TASK ITEM: Your answer is a copy of every line in the records where "linejoin" appears.

==== DATA FOR THIS TASK ====

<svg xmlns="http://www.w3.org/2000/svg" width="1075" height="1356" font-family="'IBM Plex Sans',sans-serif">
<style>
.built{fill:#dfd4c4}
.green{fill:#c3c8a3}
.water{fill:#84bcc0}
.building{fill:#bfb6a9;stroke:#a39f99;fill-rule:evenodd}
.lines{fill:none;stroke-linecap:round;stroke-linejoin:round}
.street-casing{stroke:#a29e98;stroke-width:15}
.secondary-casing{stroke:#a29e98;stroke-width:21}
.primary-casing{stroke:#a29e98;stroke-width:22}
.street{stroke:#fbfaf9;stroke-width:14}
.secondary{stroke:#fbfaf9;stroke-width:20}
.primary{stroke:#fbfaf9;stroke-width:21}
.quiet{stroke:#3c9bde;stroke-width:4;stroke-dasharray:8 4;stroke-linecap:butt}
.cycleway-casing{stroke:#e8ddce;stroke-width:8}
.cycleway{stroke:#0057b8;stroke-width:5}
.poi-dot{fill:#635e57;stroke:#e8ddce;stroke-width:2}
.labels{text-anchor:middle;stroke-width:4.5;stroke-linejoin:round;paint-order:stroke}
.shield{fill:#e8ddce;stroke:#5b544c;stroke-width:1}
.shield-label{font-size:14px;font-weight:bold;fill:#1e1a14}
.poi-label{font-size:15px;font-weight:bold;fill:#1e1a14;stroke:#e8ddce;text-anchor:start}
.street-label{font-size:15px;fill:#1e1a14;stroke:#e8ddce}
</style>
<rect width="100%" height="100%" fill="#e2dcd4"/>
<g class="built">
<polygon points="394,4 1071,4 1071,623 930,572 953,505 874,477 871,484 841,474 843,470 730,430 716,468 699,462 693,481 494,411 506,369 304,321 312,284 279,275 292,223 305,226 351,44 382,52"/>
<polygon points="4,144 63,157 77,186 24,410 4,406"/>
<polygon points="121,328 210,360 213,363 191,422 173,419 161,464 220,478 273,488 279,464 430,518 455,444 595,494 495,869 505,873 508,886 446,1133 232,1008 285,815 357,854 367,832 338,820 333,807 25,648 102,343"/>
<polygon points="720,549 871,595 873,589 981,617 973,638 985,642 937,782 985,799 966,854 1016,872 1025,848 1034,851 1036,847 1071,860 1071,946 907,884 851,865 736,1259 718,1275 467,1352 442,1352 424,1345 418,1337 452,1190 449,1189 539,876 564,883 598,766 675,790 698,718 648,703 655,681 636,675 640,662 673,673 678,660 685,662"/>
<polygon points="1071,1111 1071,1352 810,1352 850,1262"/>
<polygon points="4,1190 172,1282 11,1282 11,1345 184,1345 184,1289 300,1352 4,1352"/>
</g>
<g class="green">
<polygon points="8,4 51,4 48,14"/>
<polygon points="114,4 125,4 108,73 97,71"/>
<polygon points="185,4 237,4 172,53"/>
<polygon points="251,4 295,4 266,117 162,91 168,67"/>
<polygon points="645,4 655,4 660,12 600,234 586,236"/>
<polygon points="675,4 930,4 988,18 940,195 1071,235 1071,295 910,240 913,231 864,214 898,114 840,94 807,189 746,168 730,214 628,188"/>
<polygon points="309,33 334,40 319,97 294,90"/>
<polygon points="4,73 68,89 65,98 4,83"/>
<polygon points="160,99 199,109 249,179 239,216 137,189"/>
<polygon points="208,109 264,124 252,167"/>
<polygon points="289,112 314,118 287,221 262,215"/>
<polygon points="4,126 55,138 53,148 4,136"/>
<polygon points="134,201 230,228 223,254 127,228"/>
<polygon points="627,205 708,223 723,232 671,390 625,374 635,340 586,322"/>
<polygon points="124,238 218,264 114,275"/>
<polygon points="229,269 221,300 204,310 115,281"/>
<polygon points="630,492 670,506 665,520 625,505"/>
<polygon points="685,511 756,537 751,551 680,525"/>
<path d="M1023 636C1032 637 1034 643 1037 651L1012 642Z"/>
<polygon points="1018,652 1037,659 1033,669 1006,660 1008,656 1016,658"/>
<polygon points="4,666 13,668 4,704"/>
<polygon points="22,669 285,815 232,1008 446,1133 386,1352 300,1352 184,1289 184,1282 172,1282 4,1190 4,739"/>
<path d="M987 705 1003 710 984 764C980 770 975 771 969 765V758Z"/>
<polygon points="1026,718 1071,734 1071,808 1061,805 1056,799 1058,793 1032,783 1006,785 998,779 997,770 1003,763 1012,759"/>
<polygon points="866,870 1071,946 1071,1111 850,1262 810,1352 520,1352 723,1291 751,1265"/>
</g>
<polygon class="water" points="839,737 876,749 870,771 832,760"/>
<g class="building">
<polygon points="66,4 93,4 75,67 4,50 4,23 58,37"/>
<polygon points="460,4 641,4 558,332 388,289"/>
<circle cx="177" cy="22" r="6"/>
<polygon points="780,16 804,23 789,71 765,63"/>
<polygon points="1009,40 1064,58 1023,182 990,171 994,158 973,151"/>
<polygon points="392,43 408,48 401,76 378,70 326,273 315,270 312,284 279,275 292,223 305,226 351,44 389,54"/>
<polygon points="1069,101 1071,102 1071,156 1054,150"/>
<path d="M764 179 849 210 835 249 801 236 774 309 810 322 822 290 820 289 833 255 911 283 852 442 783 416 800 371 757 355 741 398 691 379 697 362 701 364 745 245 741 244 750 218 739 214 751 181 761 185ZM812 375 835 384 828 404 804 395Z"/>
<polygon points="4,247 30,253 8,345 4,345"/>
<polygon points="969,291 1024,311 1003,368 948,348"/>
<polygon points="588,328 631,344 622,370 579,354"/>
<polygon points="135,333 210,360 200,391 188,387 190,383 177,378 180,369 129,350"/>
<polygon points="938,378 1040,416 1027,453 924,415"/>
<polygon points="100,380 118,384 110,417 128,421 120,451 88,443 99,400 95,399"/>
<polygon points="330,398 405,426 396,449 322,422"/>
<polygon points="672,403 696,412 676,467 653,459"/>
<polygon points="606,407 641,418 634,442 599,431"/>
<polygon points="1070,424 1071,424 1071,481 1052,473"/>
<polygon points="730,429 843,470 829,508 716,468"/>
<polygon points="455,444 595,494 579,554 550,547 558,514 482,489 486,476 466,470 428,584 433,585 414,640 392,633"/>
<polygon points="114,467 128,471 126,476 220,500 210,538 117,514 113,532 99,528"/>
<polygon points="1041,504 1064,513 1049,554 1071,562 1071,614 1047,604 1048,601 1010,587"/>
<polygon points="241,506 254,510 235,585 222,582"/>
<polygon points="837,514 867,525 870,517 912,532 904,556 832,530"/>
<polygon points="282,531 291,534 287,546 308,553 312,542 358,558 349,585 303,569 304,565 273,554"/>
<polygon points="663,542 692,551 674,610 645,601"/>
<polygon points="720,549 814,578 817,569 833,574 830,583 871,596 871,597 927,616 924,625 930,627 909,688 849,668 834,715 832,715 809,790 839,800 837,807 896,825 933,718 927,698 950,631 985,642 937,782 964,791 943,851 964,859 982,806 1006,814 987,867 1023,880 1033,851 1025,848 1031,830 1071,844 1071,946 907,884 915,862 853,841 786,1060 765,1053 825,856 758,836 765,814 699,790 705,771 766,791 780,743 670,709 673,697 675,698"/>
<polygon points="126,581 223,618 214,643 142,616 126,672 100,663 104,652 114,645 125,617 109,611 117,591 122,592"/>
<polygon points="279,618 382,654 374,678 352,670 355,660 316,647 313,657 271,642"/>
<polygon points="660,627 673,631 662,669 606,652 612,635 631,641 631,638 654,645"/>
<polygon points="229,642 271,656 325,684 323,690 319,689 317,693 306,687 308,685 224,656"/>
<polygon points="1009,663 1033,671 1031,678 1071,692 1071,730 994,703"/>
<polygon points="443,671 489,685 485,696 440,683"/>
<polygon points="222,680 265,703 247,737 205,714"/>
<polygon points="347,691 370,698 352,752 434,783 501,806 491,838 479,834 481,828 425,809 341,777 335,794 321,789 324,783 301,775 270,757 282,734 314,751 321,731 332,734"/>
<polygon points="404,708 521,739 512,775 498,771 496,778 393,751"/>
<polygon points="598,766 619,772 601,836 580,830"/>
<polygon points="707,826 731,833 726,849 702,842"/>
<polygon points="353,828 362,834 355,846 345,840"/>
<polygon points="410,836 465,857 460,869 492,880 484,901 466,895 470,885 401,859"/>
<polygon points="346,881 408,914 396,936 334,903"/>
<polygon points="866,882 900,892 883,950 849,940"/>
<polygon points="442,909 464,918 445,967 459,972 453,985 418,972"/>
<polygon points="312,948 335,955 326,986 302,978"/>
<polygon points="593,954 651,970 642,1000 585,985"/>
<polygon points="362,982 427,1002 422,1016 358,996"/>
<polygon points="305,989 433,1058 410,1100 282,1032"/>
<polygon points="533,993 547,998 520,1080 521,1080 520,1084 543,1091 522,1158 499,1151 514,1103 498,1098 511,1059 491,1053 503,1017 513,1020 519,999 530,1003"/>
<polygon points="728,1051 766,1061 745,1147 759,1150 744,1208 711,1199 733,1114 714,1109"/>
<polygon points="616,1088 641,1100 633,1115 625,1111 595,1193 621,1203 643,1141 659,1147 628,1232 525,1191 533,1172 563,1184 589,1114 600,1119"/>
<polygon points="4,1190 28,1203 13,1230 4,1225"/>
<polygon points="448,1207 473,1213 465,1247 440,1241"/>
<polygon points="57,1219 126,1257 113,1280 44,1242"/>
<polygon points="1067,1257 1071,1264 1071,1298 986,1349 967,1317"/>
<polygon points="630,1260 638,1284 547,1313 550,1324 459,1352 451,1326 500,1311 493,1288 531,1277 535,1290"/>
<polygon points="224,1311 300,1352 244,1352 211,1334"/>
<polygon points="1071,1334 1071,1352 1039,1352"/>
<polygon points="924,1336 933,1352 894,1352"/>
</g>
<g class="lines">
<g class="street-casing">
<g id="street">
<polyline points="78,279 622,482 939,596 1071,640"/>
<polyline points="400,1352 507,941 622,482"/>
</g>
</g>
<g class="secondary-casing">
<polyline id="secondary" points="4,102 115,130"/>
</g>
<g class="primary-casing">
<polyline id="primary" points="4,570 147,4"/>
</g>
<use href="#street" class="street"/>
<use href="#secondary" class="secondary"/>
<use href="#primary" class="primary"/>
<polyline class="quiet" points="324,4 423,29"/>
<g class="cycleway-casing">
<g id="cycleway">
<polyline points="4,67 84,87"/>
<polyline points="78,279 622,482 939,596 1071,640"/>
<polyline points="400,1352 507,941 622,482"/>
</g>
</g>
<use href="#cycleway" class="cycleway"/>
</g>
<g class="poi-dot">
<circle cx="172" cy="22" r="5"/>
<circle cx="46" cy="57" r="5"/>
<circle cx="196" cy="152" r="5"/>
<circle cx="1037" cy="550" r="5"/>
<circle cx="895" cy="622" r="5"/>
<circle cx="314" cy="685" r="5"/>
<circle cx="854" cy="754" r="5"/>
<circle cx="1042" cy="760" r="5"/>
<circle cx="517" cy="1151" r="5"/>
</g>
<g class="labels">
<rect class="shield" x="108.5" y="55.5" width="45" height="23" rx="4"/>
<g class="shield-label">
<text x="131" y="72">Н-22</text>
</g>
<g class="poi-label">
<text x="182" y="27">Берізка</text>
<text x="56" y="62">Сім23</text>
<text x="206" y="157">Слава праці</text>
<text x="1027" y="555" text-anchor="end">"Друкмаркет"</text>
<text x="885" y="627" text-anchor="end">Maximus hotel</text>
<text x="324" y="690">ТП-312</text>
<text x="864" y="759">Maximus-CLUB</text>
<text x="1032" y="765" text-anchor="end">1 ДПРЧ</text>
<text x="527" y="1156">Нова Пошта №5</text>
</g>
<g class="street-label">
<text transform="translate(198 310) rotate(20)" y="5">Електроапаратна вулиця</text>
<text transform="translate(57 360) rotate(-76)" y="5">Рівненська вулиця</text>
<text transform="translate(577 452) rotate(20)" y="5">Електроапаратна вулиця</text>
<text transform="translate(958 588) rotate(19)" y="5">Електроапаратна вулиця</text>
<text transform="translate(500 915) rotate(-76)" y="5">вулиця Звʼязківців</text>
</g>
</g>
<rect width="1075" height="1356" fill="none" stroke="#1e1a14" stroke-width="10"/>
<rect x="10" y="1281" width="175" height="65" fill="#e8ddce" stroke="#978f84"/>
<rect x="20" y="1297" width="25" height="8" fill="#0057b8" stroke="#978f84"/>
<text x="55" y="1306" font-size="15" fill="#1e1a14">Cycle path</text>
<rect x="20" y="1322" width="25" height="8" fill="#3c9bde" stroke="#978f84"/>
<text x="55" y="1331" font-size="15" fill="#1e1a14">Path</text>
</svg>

====

ANSWER AREA:
.lines{fill:none;stroke-linecap:round;stroke-linejoin:round}
.labels{text-anchor:middle;stroke-width:4.5;stroke-linejoin:round;paint-order:stroke}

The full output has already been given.